EXERCISE DETAILS
Your reply should be only the number of lines in the material below that include the word "Section".

···

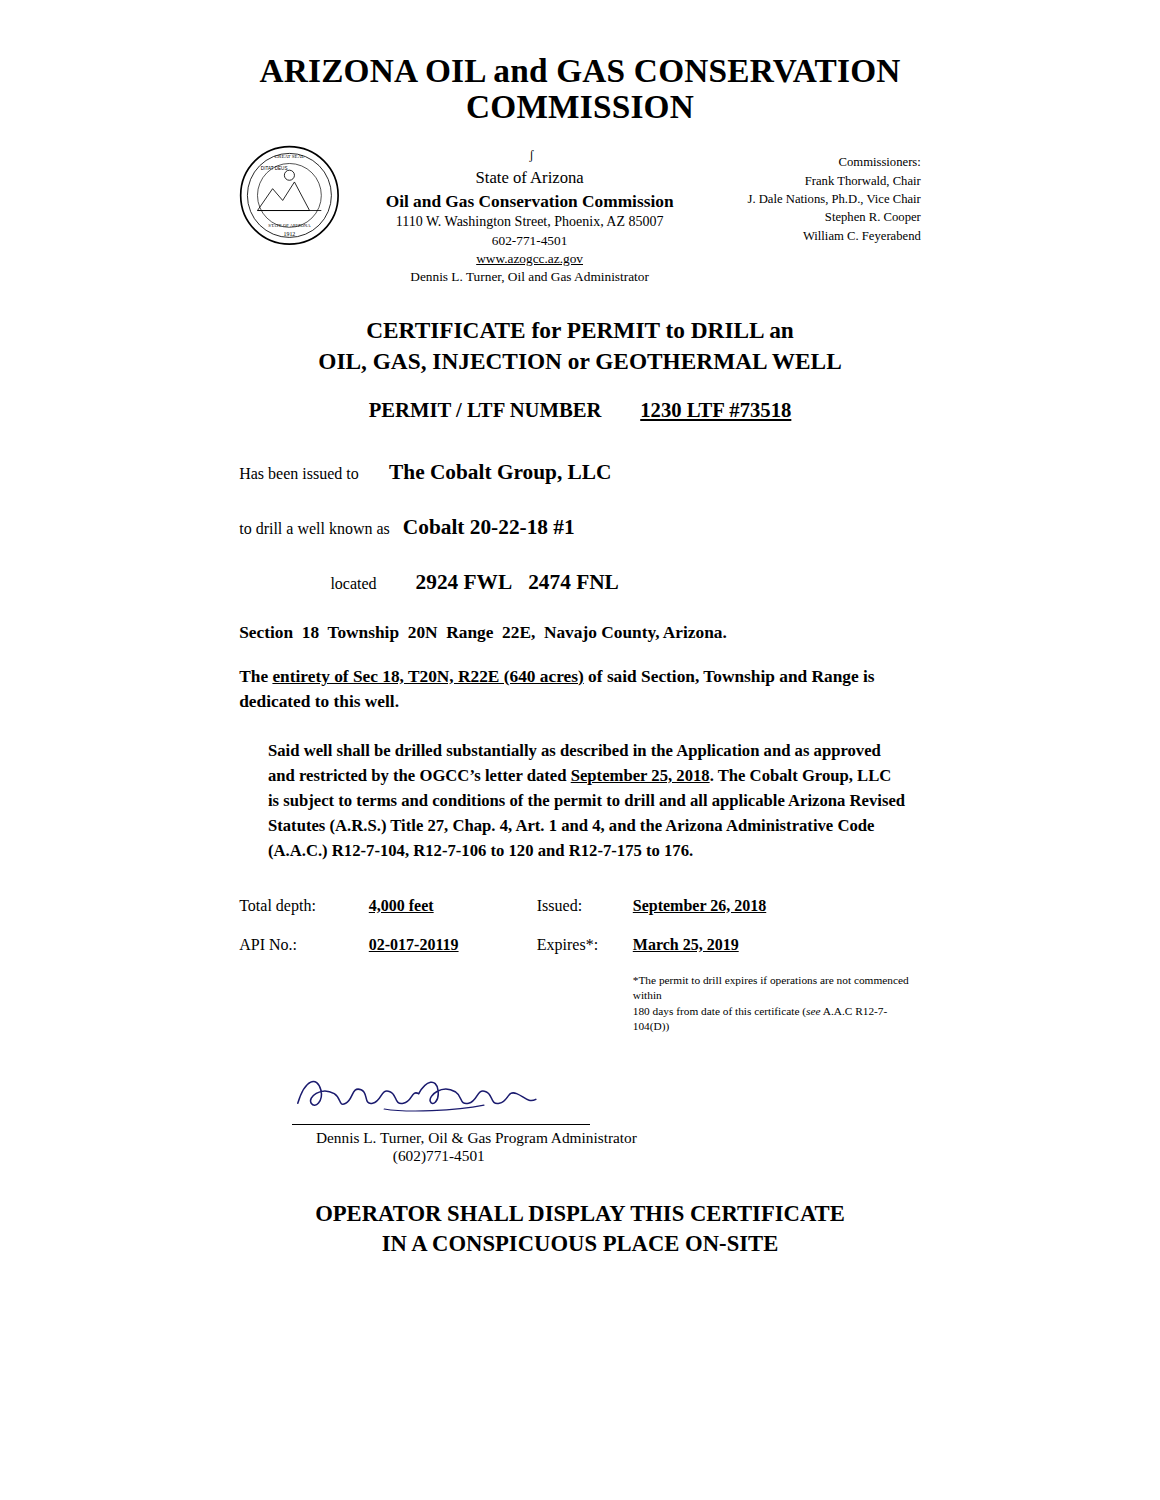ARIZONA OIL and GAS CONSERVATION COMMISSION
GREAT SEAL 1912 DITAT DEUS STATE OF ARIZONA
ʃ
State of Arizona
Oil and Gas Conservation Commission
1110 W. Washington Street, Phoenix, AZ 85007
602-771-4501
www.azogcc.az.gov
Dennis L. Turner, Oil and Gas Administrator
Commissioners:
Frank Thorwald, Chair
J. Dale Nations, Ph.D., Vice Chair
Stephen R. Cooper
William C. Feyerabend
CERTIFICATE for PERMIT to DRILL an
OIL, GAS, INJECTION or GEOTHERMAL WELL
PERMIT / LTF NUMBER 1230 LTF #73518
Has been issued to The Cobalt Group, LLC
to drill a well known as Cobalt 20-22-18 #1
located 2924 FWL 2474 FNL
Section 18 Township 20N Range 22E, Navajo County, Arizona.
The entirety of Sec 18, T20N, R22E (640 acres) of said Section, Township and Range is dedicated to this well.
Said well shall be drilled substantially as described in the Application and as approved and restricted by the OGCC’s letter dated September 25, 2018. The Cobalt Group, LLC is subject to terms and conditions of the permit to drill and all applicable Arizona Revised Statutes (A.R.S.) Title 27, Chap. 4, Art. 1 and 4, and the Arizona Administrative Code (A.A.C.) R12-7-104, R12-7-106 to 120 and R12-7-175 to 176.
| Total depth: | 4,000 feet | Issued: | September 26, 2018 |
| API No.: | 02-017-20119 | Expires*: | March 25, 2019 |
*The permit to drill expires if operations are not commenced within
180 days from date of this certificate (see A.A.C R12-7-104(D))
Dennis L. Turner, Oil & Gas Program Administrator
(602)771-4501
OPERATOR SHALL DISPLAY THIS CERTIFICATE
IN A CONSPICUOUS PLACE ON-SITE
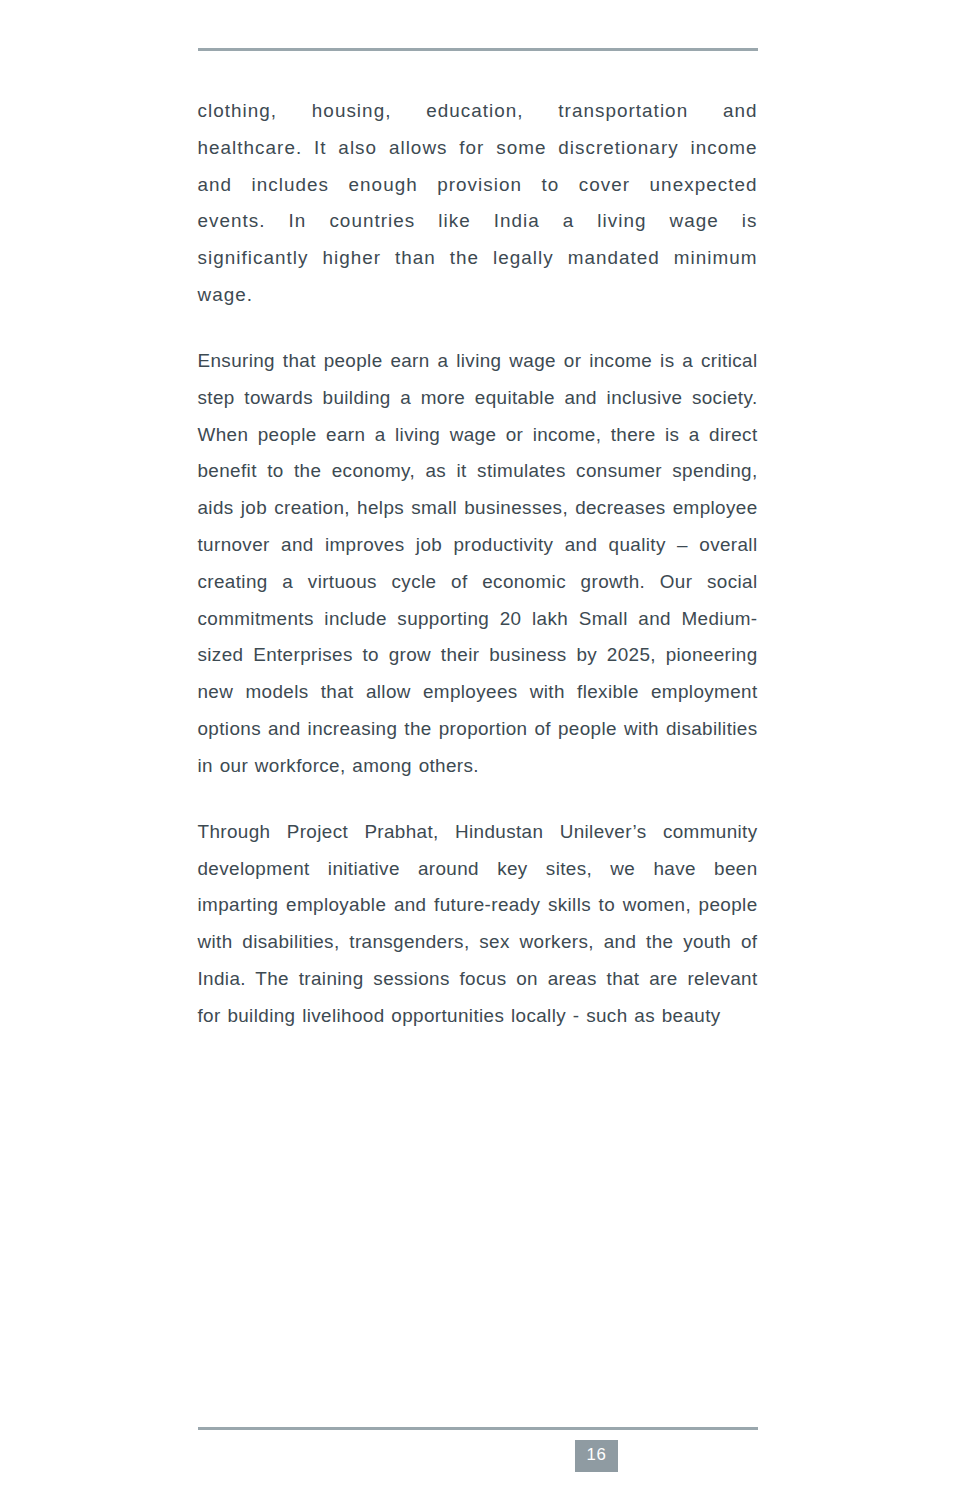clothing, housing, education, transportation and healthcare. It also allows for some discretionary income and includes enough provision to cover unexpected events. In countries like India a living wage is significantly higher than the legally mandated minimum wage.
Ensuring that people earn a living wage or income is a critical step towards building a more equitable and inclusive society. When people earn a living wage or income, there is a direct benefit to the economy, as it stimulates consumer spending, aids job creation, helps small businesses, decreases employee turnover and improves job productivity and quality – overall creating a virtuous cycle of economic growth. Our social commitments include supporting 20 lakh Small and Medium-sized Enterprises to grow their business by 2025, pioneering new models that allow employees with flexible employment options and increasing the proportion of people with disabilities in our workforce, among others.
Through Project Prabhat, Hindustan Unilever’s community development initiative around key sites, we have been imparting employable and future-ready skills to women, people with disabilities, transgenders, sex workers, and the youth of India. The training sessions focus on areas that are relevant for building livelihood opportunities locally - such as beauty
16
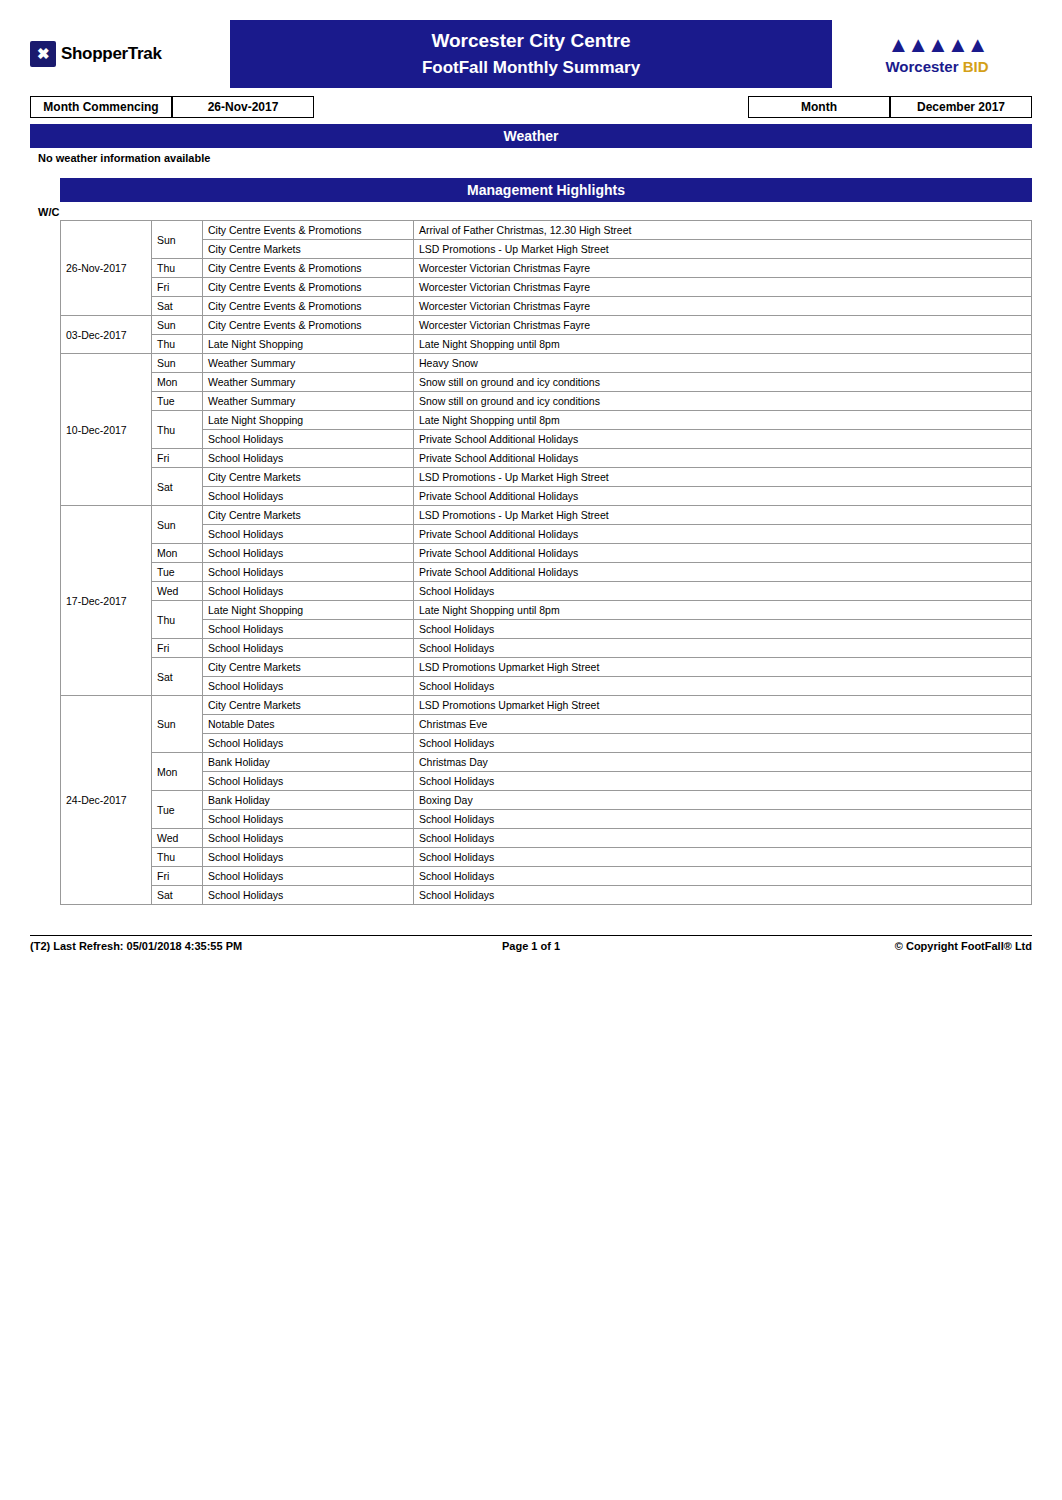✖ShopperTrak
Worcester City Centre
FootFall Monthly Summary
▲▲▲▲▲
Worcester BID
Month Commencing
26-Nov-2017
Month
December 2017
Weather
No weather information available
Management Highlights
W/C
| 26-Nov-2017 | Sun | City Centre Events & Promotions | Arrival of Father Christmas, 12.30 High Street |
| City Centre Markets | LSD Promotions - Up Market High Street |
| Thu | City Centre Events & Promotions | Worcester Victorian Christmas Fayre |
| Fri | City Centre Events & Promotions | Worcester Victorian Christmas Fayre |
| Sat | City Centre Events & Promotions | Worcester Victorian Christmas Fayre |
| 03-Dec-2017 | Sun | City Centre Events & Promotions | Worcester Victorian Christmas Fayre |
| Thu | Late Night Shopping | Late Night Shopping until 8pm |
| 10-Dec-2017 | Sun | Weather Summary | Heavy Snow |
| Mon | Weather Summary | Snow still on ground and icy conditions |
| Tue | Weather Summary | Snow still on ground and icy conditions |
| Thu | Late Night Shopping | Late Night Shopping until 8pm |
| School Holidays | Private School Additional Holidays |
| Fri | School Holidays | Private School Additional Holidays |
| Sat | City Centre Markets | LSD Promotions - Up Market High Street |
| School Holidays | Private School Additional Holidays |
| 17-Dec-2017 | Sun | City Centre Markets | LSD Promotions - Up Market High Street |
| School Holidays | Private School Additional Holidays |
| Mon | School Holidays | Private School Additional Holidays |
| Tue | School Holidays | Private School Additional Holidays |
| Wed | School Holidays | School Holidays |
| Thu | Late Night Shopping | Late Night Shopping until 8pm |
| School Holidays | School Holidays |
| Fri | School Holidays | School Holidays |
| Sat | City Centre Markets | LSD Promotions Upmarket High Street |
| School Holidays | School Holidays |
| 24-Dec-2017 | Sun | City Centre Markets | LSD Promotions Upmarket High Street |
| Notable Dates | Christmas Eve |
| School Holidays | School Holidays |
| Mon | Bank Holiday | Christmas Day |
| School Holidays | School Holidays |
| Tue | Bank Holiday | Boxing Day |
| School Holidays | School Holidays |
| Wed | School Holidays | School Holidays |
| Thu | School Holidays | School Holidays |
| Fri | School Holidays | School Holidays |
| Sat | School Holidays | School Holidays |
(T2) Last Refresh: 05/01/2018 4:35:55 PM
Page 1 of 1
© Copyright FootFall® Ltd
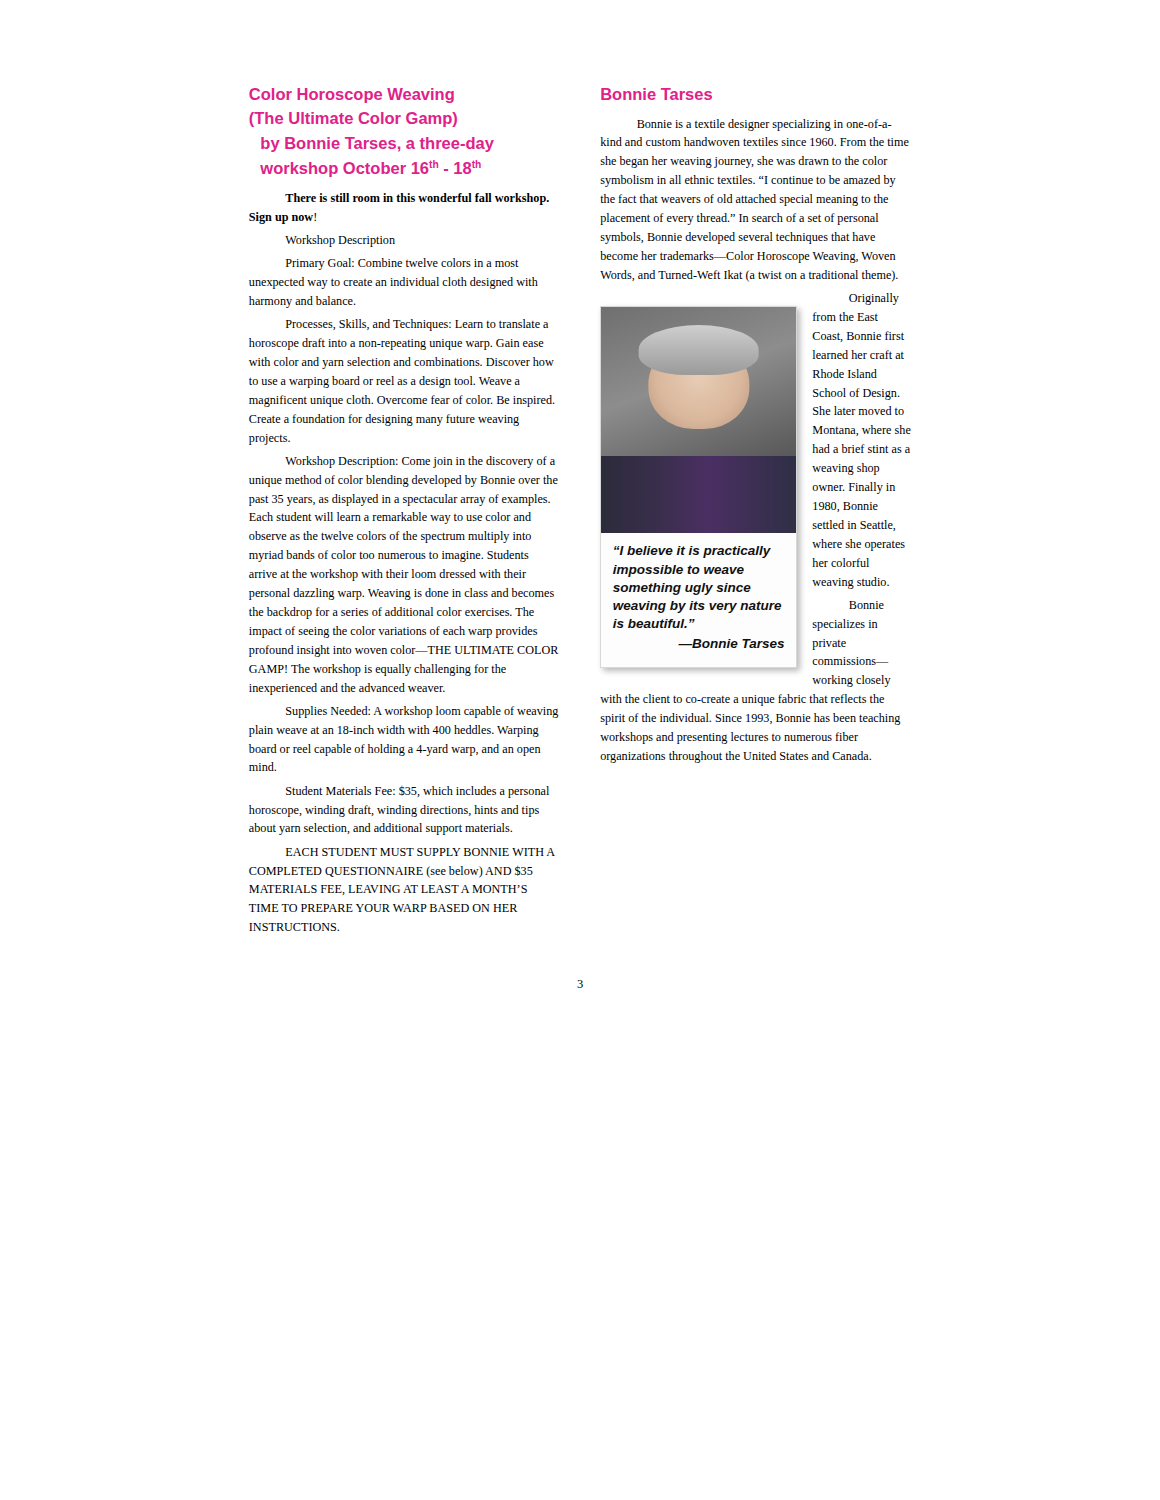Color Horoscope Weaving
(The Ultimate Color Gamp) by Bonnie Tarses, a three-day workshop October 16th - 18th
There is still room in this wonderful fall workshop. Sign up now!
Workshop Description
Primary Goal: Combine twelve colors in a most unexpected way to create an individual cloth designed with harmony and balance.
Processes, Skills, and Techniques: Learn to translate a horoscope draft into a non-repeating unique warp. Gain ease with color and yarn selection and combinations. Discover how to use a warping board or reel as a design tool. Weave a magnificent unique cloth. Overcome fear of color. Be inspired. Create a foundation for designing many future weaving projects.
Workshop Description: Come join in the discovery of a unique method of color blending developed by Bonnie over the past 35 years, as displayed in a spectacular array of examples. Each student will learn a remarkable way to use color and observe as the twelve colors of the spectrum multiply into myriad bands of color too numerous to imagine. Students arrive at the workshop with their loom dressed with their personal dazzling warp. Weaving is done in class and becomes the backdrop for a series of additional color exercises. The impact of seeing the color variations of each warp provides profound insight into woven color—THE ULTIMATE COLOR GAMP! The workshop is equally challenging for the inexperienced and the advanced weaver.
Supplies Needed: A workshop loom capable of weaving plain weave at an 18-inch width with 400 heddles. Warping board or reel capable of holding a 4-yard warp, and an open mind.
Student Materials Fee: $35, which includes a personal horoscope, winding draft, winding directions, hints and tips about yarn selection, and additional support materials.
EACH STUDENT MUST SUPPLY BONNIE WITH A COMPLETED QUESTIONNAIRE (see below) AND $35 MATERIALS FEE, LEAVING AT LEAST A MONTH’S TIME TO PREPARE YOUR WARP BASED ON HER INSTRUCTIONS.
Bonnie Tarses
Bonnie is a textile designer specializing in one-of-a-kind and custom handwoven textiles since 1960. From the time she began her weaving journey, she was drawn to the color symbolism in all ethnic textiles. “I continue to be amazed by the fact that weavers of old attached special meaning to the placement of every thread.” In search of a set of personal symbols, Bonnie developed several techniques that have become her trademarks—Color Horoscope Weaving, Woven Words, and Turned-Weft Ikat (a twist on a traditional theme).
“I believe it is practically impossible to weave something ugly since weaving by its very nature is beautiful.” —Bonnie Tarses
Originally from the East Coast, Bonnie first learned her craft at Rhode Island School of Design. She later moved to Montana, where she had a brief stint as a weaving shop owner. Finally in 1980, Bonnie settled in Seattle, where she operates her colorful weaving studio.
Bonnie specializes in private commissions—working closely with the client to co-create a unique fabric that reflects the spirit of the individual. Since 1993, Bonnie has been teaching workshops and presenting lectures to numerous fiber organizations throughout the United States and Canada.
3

···

THE ANSWER
2